Anybody had experience with RAG reranking with GPT3.5 Turbo?

Has anybody experimented with using GPT3.5 for RAG reranking? If so, do you have any tips?

I did some experiments and initially the reranking was not working very well until I added: “MOST IMPORTANT: The User question needs to be answered.” to the system prompt. Here is my test prompt in Playground:

1 Like

Curiously enough, ranking is the only thing I’ve found gpt-3.5-turbo-16k to be reasonably good at. I use it to rank the responses to questions that are answered by gpt-4-turbo. This is my system message:

You are a language model designed to evaluate the responses of this documentation query system.
You will use a rating scale of 0 to 10, 0 being poorest response and 10 being the best.
Responses with “not specified” or “no specific mention” or “rephrase question” or “unclear” or no documents returned or empty response are considered poor responses.
Responses where the question appears to be answered are considered good.
Responses that contain detailed answers are considered the best.
Also, use your own judgement in analyzing if the question asked is actually answered in the response. Remember that a response that contains a request to “rephrase the question” is usually a non-response.
Please rate the question/response pair entered. Only respond with the rating. No explanation necessary. Only integers.

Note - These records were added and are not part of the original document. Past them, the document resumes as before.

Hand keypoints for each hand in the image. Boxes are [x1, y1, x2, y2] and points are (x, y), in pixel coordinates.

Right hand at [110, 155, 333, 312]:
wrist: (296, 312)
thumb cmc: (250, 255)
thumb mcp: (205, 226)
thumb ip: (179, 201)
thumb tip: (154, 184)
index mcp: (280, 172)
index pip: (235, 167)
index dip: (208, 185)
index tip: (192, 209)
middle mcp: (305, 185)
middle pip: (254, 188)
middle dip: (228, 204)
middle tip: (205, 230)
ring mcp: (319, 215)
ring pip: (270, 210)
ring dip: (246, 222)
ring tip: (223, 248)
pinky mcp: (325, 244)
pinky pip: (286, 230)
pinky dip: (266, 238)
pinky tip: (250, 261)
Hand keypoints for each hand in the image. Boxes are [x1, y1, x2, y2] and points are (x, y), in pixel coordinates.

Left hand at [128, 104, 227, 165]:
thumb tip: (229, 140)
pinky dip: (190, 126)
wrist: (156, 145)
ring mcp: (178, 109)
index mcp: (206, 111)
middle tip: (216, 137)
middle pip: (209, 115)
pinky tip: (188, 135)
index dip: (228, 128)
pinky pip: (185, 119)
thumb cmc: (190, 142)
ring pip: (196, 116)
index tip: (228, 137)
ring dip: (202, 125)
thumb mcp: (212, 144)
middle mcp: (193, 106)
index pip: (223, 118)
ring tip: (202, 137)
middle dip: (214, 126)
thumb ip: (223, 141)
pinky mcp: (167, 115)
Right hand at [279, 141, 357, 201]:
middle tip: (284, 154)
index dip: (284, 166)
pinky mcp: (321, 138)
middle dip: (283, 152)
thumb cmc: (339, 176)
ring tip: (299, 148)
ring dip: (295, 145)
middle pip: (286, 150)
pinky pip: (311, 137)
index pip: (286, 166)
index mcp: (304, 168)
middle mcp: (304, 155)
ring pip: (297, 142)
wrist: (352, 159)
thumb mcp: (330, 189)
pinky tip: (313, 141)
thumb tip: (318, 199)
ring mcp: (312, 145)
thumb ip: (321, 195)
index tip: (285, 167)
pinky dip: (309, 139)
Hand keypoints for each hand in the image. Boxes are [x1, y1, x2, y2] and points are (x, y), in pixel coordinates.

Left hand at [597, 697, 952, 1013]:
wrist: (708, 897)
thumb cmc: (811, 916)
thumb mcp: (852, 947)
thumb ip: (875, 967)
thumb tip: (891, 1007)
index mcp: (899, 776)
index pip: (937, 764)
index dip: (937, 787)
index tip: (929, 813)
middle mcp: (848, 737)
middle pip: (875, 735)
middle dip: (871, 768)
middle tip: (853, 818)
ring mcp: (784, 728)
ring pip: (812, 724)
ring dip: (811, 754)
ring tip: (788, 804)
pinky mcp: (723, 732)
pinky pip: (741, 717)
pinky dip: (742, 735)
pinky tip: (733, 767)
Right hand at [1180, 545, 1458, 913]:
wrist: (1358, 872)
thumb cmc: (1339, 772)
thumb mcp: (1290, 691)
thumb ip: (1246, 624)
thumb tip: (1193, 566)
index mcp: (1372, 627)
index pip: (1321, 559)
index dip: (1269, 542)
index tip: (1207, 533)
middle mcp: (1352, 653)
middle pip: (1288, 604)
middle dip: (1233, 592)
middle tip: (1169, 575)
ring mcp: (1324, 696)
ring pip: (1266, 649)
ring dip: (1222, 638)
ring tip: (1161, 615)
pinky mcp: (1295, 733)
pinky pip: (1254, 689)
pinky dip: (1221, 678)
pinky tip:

It could surely be better, but it’s been working adequately for a while now so I haven’t gotten around to improving it.

My suggestion is to do what you have already done: Just test it out on examples and make adjustments as you see fit.

1 Like

There was an article on arxiv that showed various reranker methods using LLM. If I remember correctly the best results were obtained by asking if the snippet is relevant or not and then using logprobs to judge the confidence in response and take only confident positives.

1 Like

@oldrich.svec Sounds interesting! Can you please share a link to this paper? Thank you!

I do not remember the exact article but it might be this one:

Also I would recommend to look at the articles that cited the aforementioned article:,5&hl=en

We use Pairwise Ranking with Elo ratings, for many tasks in our Policy Synth project. It is the best method we’ve tried with GPT-4, but it is too slow for chatbot RAG re-ranking.